We often take the tremendous work done by the CM9 team for granted.

I have a HP Touchpad (of course) and the Acer Iconia A500. I recently downloaded Jewels Legend on both tablets and was surprised to note that the game played so much smoother on the Touchpad. It has to do with the responsiveness of the touchscreen. My game experience on the A500 was good but not great like on the Touchpad.

Even without the Jellybean, I am amazed at the Touchpad's touchscreen experience.

The CM9 team is totally awesome!!!


----------



## Warus (Aug 22, 2011)

I agree, the folks who are working on the touchpad development have done an AWESOME JOB!.. many thanks to all involved.


----------



## Zzed (Oct 20, 2011)

I agree as well. I've used every CM7 alpha offering and every CM9 alpha as well. I'm currently using the todays latest CM9 Official Nightly. I'm very impressed on the efforts to bring this OS to our HP Touchpads.

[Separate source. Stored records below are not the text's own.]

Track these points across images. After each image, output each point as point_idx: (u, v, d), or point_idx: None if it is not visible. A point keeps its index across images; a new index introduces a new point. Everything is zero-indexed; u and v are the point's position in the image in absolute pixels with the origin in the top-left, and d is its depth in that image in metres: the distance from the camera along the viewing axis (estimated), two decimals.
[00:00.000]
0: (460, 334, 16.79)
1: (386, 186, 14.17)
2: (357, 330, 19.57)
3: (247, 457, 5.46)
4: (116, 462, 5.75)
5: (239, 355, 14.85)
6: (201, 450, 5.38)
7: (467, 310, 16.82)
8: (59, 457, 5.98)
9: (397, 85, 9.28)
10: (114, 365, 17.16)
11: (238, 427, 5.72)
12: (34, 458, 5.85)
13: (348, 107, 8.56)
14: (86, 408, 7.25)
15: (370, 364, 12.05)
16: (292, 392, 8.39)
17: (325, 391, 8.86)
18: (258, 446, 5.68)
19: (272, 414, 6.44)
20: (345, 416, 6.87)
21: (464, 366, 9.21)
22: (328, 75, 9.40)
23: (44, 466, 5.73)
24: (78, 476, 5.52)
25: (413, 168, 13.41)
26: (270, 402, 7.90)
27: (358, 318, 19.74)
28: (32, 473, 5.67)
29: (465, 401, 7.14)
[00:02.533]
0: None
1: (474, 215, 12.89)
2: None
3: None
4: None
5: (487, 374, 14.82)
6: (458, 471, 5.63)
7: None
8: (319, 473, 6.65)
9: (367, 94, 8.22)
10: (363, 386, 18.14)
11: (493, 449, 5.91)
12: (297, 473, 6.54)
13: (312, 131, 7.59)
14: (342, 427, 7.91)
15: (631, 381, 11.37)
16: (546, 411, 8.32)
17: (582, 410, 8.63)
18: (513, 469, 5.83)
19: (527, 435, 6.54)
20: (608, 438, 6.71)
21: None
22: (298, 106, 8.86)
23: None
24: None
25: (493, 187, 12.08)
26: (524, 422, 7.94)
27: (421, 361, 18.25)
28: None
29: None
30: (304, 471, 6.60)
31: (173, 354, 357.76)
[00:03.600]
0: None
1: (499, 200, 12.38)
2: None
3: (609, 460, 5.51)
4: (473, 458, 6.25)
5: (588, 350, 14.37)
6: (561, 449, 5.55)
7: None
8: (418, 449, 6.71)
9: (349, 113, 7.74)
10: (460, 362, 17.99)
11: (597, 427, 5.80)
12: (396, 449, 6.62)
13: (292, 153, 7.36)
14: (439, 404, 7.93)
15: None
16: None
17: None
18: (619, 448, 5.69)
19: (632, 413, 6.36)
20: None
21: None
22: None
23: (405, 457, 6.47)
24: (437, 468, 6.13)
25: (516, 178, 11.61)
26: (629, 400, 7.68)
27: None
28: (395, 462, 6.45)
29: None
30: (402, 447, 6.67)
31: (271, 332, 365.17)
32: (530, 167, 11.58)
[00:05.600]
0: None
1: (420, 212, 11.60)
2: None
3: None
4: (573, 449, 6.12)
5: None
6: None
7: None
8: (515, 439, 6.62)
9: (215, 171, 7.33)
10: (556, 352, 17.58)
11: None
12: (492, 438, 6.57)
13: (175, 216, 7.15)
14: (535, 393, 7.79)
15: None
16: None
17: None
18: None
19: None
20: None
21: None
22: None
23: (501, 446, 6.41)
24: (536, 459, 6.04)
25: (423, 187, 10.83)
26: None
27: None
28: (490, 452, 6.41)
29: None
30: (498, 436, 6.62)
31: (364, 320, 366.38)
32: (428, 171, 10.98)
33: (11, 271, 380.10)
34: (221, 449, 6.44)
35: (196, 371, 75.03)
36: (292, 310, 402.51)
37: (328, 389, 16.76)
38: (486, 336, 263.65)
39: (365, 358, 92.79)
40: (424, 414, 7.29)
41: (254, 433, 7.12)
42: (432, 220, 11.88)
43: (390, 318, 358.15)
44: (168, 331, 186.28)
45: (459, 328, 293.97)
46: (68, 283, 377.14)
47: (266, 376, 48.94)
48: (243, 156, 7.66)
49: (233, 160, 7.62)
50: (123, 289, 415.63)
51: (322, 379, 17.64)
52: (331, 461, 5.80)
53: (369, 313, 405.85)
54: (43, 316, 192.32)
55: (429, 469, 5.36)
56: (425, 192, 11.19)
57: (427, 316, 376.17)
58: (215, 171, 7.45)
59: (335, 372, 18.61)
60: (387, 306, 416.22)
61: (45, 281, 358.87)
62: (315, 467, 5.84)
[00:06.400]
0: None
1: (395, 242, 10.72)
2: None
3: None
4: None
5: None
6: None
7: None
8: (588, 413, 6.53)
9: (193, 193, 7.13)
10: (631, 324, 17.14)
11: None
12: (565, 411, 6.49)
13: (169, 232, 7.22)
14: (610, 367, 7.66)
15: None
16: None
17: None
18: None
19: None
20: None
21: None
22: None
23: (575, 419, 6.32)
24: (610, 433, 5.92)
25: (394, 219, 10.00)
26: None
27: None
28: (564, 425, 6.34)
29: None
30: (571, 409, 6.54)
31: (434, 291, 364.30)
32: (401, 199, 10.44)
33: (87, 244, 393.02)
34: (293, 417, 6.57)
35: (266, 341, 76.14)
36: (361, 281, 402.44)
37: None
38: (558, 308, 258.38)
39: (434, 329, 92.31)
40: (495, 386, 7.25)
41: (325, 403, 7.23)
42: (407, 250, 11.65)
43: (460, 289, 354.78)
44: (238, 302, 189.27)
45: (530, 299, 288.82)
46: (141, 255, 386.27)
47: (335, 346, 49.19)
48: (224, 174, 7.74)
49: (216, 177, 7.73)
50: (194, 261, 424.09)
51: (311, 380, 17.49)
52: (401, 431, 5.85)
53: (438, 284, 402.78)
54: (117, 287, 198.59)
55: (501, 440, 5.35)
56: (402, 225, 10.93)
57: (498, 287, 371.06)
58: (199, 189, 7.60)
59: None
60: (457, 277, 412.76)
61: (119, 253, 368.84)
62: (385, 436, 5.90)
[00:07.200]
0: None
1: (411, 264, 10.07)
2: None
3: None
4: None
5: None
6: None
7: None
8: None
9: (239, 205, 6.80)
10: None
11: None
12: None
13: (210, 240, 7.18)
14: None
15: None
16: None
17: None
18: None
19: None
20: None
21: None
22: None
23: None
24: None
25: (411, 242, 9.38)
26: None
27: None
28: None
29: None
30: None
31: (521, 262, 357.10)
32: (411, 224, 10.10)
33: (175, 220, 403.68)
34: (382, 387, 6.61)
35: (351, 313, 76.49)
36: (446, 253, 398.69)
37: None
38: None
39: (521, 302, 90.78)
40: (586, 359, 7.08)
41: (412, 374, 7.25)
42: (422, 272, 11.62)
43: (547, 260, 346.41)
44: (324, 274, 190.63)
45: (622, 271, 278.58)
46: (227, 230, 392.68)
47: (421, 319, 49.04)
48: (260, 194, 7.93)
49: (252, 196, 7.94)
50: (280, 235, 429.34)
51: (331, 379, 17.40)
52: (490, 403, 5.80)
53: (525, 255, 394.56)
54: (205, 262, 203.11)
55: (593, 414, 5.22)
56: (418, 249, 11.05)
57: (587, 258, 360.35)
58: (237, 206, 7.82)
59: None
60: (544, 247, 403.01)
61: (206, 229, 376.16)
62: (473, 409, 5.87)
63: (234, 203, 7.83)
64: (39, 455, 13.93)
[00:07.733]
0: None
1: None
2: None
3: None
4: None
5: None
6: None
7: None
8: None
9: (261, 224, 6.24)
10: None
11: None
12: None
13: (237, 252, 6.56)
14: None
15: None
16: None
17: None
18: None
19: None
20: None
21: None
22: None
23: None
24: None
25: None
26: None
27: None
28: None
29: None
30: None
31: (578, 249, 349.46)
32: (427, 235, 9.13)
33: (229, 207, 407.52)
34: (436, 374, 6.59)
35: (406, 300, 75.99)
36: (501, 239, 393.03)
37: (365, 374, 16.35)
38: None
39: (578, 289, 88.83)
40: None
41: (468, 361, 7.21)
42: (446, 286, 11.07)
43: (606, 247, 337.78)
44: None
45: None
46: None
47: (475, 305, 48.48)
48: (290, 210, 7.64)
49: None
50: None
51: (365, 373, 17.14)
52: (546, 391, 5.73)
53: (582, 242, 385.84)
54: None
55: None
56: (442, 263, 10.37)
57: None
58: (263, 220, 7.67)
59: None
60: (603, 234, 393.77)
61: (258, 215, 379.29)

ICS is now available on more and more phones and tablets. The experience on the Touchpad is execelent in comparison to many of those. That's not to say there is no room for improvement, but I'm very thankful for what we have.

Kudos to the CM9 Team and all the Devs bringing Touchpads the much needed loving.


----------



## jinchoung (Sep 16, 2011)

i disagree because this is the kind of thread that can't possibly have anyone who will disagree with it so you need one guy.

i'll be the guy.


----------



## silentmage (Aug 22, 2011)

jinchoung said:


> i disagree because this is the kind of thread that can't possibly have anyone who will disagree with it so you need one guy.
> 
> i'll be the guy.


You are the guy we need, but not the one we deserve


----------



## Teejai (Aug 28, 2011)

I'll be the guy that brings up the fact that my cats breath smells like dog food.

Sent from my cm_tenderloin using RootzWiki


----------